3 towers in a line can get nulls, a main lobe. plus a back lobe and a few minor juts. But they also seem to appear most often in that Rorschach inkblot way, with whatever 'information' going out of one side of the symmetry line being identical to the stuff on the other side of the axis.
4 towers in a line seem to get the same balances 3 do, only stricter and tighter.
Obviously (to me, anyway) 3 towers NOT in a line and four towers in a box or parallelogram have greater capabilities for mixing, phasing, reinforcing augmentation, destructive rigging and so forth.

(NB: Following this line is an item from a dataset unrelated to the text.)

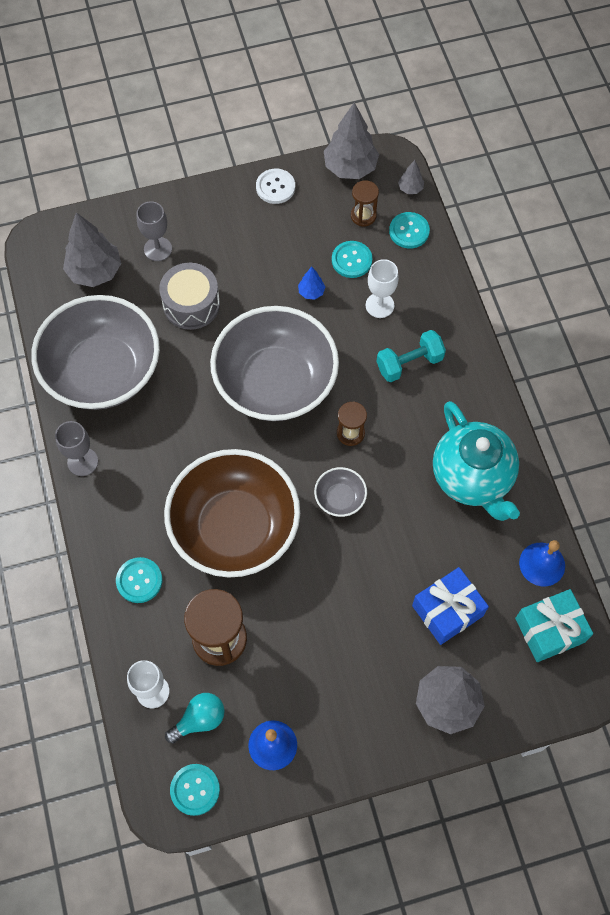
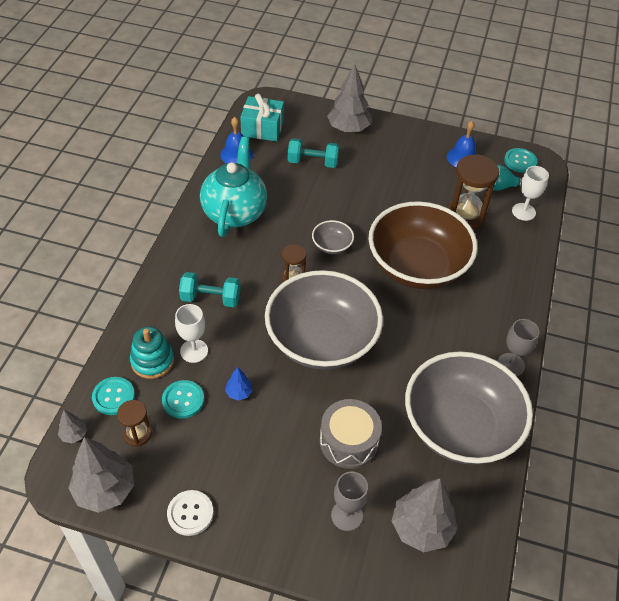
camera: 150 degrees left, 15 degrees down
turquoise button [116,557,162,603] -> none
blue gift [412,567,489,645] -> turquoise dumbbell [288,138,339,168]
none -> turquoise stacking toy [130,326,174,379]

Now, I really don't give a flying one where of if WFME's signal goes anywhere. It seems to me that, with the towers of WOR (3 in a triangle), WWRL (4 in a trapezoid), WLIB (4 irregular), WEPN (3 crooked), WSNR (God knows how many) already up, WFME will work out some arrangement.

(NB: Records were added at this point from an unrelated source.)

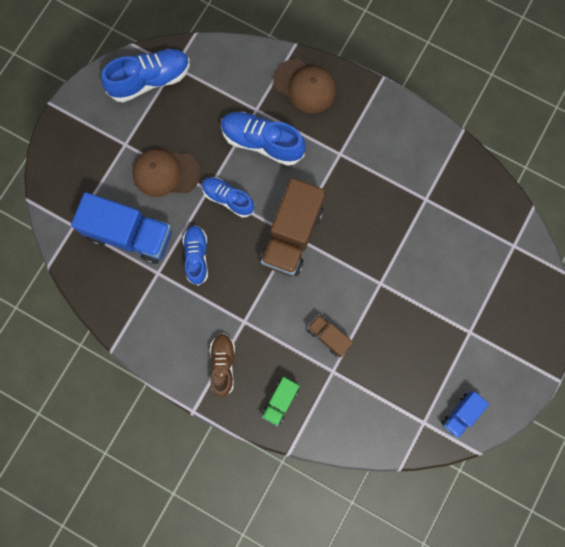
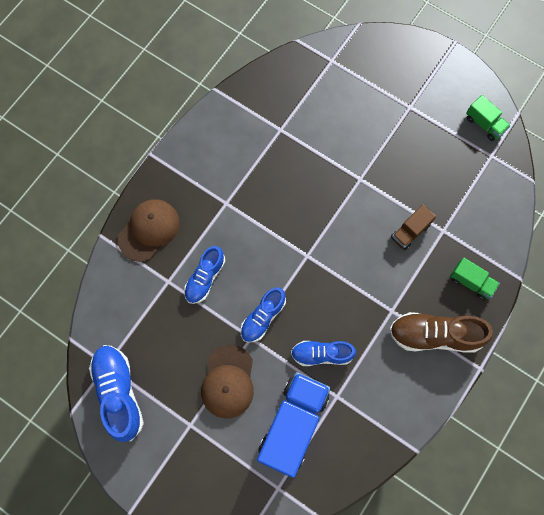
camera: 85 degrees left, 5 degrees down
brown shoe [210,333,235,397] -> brown shoe [389,312,493,353], size x1.52
blue shoe [221,112,306,166] -> blue shoe [184,246,225,304], size x0.66
brown truck [260,178,326,276] -> none
blue truck [441,391,489,439] -> green truck [466,95,511,141]

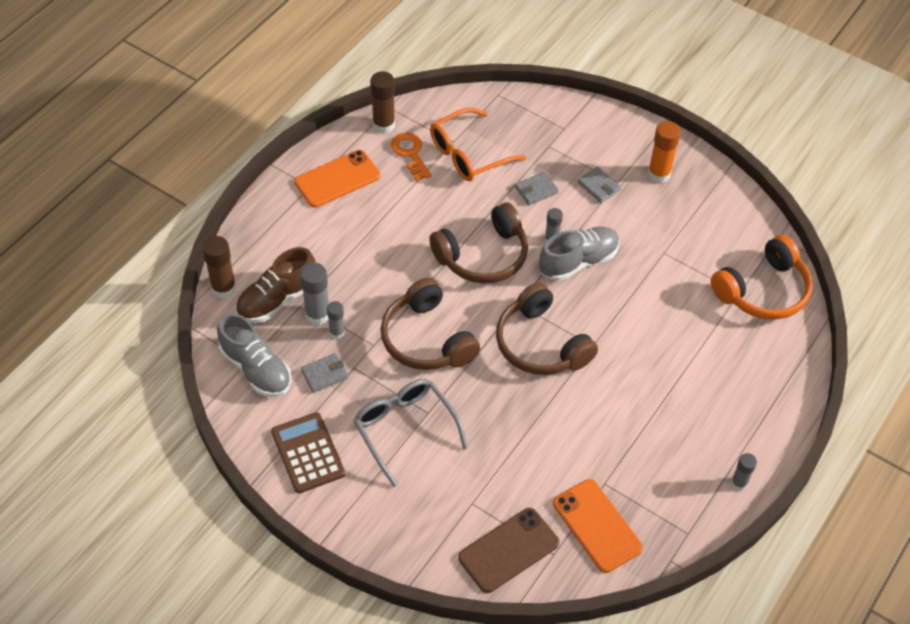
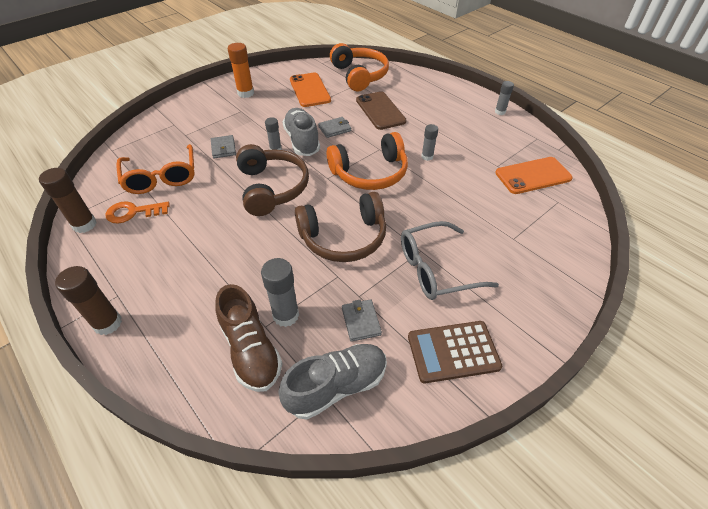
camera: 75 degrees left, 5 degrees down
brown glue stick [202,236,236,299] -> brown glue stick moved to [55,266,122,335]
orange phone [294,150,380,208] -> orange phone moved to [290,73,331,107]
grey glue stick [327,301,345,339] -> grey glue stick moved to [421,124,438,161]
brown phone [458,508,559,593] -> brown phone moved to [356,91,407,130]
brown headphones [496,282,598,375] -> orange headphones [327,132,408,190]
grey wallet [578,167,621,203] -> grey wallet moved to [318,117,351,138]

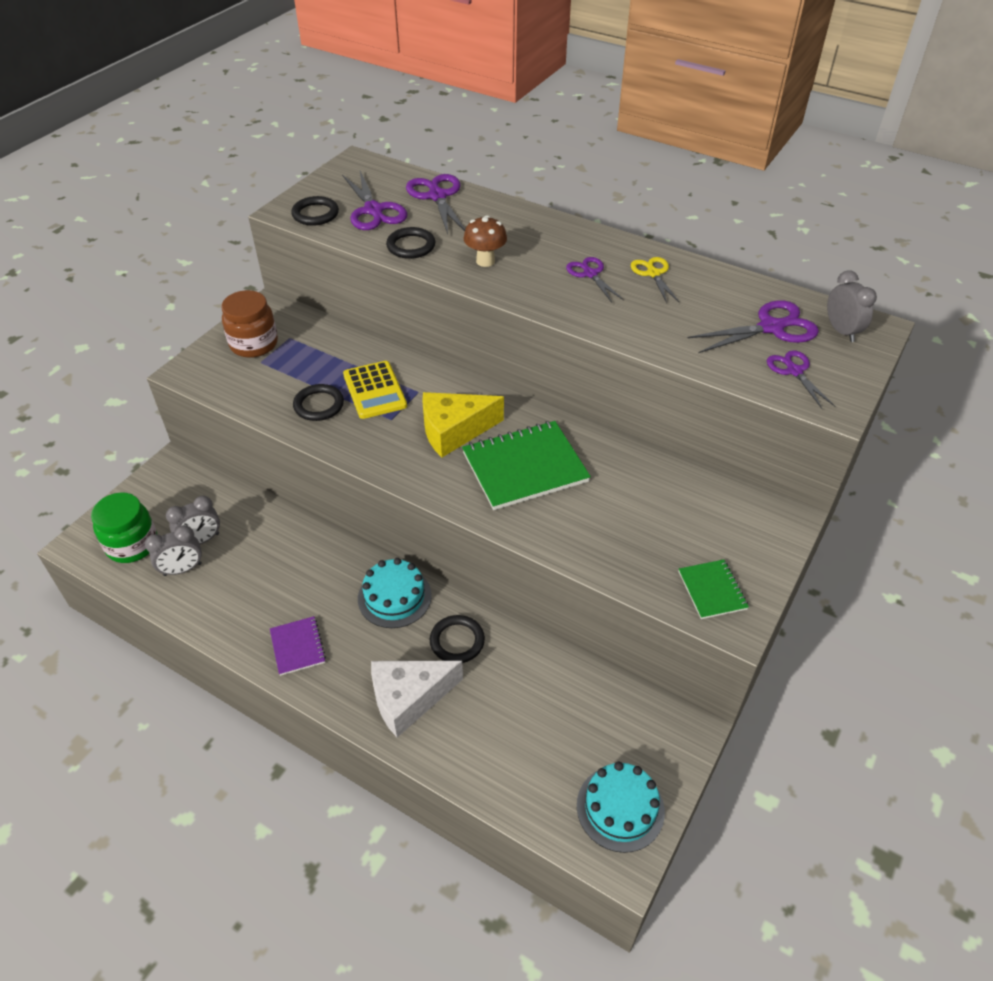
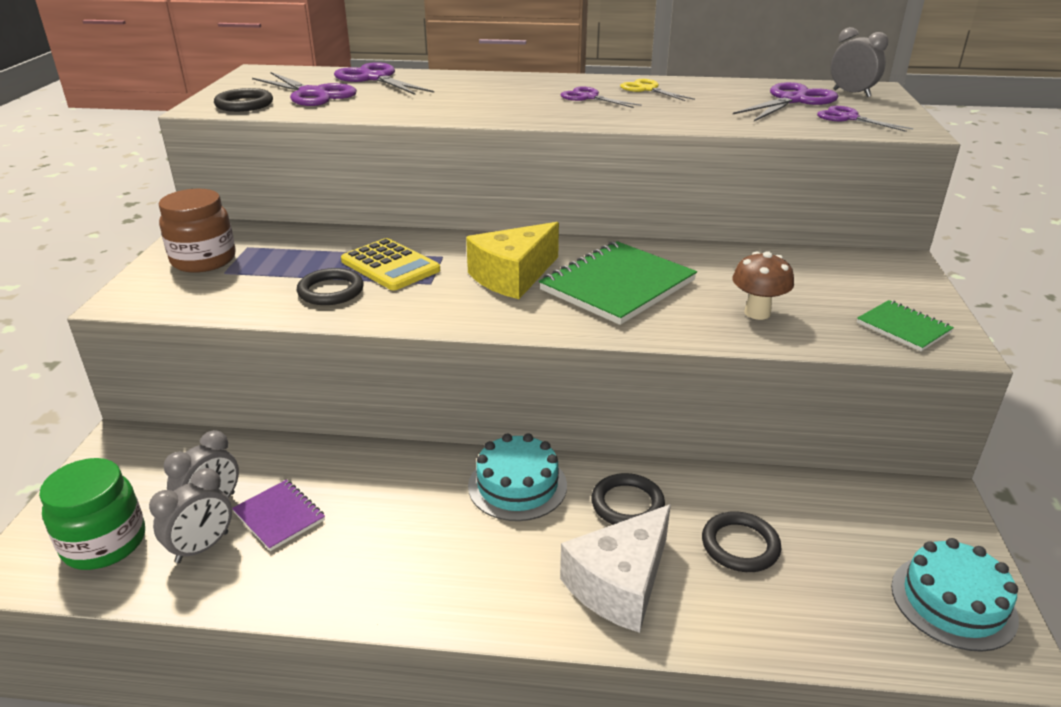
camera: 25 degrees left, 15 degrees down
purple notebook [270,616,326,676] -> purple notebook moved to [232,480,325,551]
black ring [386,227,435,259] -> black ring moved to [702,511,781,572]
brown mushroom [464,215,507,267] -> brown mushroom moved to [732,251,794,320]

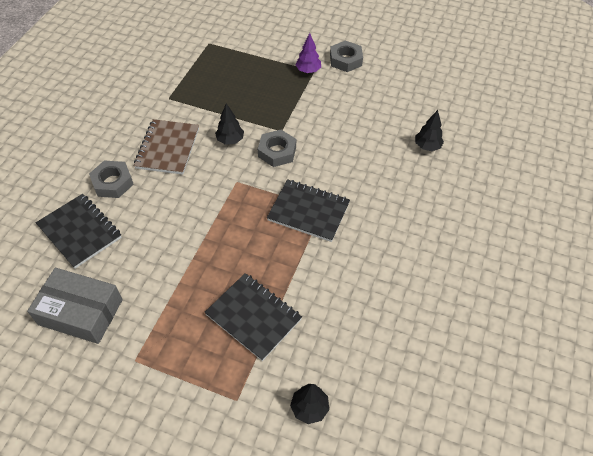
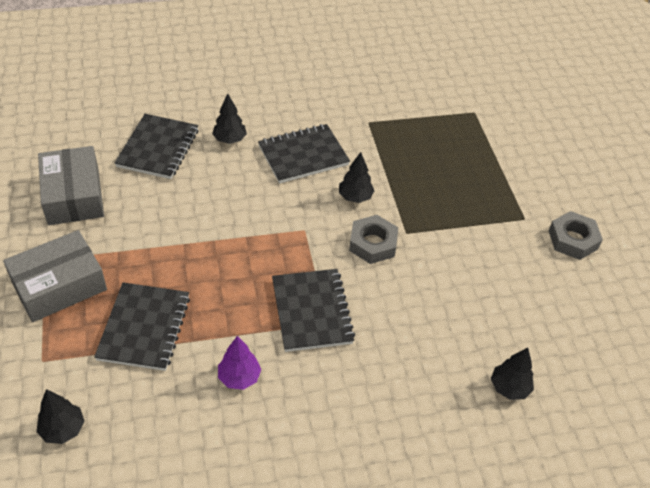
camera: 55 degrees right, 5 degrees down
grey nut [89,160,134,198] -> black tree [212,93,247,144]
brown notebook [134,119,199,175] -> black notebook [258,124,350,184]
purple tree [295,33,321,73] -> purple tree moved to [218,336,261,390]
none -> grey box [3,230,107,322]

If they actually want an arrangement.
So, as far as DXing is concerned; you folks with the holstered soldering guns : are cockeyed 3-tower arrays and orderly 4-tower arrays capable of sending out bizarre lobes and nulls just about anywhere you want them to go? I'd love to see the oddest, most unlikely patterns you can find, from the 3- and 4-tower sites. Those 8-and 12-tower ones have begun to outlive their uselessness.
 
There are limits on what you can do given a specific amount of towers and land.
The most general statement I can make is that more towers allows a less symmetrical pattern and/or a sharper null.

The two towers of WFME's day pattern produced a carotid pattern that was symmetrical and was mostly used to send less signal toward the Bahamas. The three tower night array had a much sharper null toward the west, with a small back side lobe to cover Staten Issland and New Jersey.
 
>>'There are limits on what you can do given a specific amount of towers and land.'<<
Thx, PTB!
Fwiw, this non-engineer, on an associated muse today (tower configuration) looked up a few sources that gave some credence to the limitations of in-line-towers.
Our local WPPA 1360 Pottsville owned a 5-tower array, like the 5 dots on a die. I'm surmising, as they are omni now 24/7, that with their old day pattern of 5,000 watts having gone E-W, most of it West, they used the three sticks lined up along that path. At night they'd drop to 500 watts and send the bulk South, with a wee nub North, the whole figure-8 pulled in away from both Cincy and Hartford. I'm figuring that they used that middle tower for each pattern.
WGNY 1220 Newburgh NY has very much the same daytime signal as WPPA had .... the same lobes and the same loose nulls.
WGNY-AM Radio Station Coverage Map
At night, WGNY drops power and sends the Oldies East, with a small bubble West.
WGNY has three towers, lined up in both those directions. But with 'only' three sticks operating I'm thumbnail-guessing that they are as permanently soldered to go East-West, as their towers point. They can only aim matters 270 degrees or 90.
WPPA's five towers gave them the capability to beam 270-90 or 0-180.
Just one more question/question of ye, and then I'll both cut power and sign off. :rolleyes:
'It seems obvious to me that three towers NOT aligned ..... instead, like in a triangle, or a dog-leg Big Dipper handle ..... can create far more possible patterns and directions than 3-in-a-row can. Not as many as four towers, but pushing real close to those possibilities."
As many have said here, available land is a big issue. Not all stations have Ponderosas available like CHML had, or WNLC New London CT, The Big Ape Jacksonville or KLIF Dallas.
In any case, the learning experience has been food for thought. 73!